-- Start of Data provided --

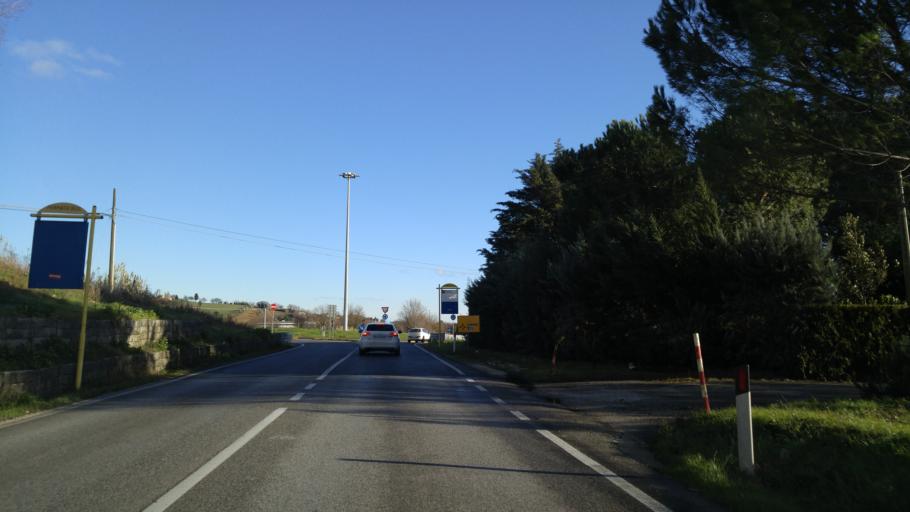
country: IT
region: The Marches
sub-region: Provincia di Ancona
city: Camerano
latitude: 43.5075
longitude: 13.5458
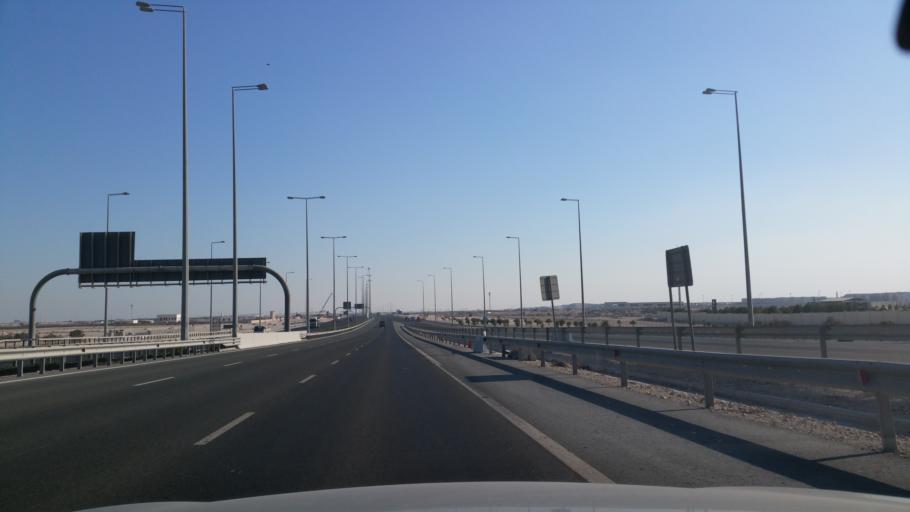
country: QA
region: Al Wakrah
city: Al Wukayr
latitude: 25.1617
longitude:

-- End of Data provided --

**What this task involves**
Reproduce the entire listing above line for line, leaving out the pictures.

**Solution to this exercise**
country: IT
region: The Marches
sub-region: Provincia di Ancona
city: Camerano
latitude: 43.5075
longitude: 13.5458
country: QA
region: Al Wakrah
city: Al Wukayr
latitude: 25.1617
longitude:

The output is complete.